Alle dort untergebrachten Flüchtlinge haben vor dem Lager mit ziemlicher Sicherheit Furchtbares erlitten, weshalb man ihnen mit Behutsamkeit und Verständnis begegnen sollte. Stattdessen werden sie mit einer menschenunwürdigen Behandlung und grausamen Vorgehensweisen konfrontiert, die diese ohnehin schon traumatisierten Menschen nicht verdient haben. Vor allem auf welche Art und Weise das Lager später aufgelöst wird, ist schier unbegreiflich. Die Umsiedlung ähnelt eher einem Überraschungsangriff und ist ebenso gewalttätig und Angst einflößend. Die Verantwortlichen gestehen den Flüchtlingen dadurch nicht einmal die Möglichkeit zu ihre wenigen verbliebenen Habseligkeiten an sich zu nehmen, sondern walzen alles unangekündigt nieder, ohne Rücksicht auf Verluste.

Inwieweit die Beschreibungen tatsächlich authentisch sind, kann man als unbeteiligter Außenstehender natürlich nicht beurteilen, aber man fürchtet, dass sie sehr wohl der Wahrheit entsprechen, während man sich gleichzeitig wünscht, dass dem nicht so wäre. Es soll sich jedoch um wahre Begebenheiten handeln, beruhend auf Schilderungen echter Flüchtlingskinder, wenngleich die Charaktere als solche fiktiv sind, was einmal mehr die Frage aufwirft, warum nichts dagegen unternommen wird.

Darüber hinaus führt das Buch einem die unfassbare Unbarmherzigkeit einiger Menschen vor Augen. Wie kaltherzig muss jemand sein, um einem Flüchtling nicht nur seine wenigen Wertsachen, sondern auch noch seinen Ausweis oder gar kostbare Erinnerungsstücke zu stehlen? Was will ein Dieb mit einem fremden Photoalbum?

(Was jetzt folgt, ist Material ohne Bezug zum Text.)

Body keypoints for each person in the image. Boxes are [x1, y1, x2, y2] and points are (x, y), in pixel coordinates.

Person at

Das Ende von Is Erzählung ist leider sehr offen gehalten und man hat beinahe den Eindruck, dass die Geschichte mittendrin aufhört, was relativ unbefriedigend ist. Allerdings soll es einen vielleicht auf die traurige und tragische Wahrheit hinweisen, dass es in der Realität wahrscheinlich ebenfalls Flüchtlingskinder gibt, deren Verbleib ungeklärt ist.

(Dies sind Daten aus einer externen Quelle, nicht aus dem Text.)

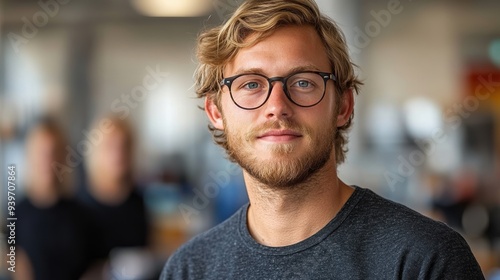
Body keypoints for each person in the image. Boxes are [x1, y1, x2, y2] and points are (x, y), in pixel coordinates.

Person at [161, 0, 484, 279]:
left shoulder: (424, 260)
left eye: (303, 82)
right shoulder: (189, 269)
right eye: (250, 84)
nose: (277, 107)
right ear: (216, 111)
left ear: (343, 106)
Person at [16, 118, 92, 280]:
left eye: (53, 152)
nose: (47, 160)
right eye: (41, 153)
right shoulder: (16, 212)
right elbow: (10, 262)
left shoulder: (81, 214)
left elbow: (94, 267)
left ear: (64, 156)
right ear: (29, 157)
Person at [79, 116, 149, 264]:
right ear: (95, 152)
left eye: (124, 146)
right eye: (110, 146)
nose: (119, 154)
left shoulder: (138, 202)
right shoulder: (79, 207)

Abschließend folgt noch ein kurzes, interessantes Nachwort des Autors, in dem er dem Leser erklärt, warum er Junge ohne Namen geschrieben hat und was ihn persönlich mit der Problematik verbindet.

Fazit

Junge ohne Namen ist ein Buch mit wenigen Seiten und vergleichsweise wenigen Zeilen, das man theoretisch in einem Rutsch lesen könnte. Stattdessen liest man es lieber mit großen Pausen zwischen den einzelnen Kapiteln, um das Gelesene zu verarbeiten, denn die Geschichte von I und den anderen Flüchtlingskindern ist keine leichte, aber definitiv eine, die mehr Beachtung finden sollte.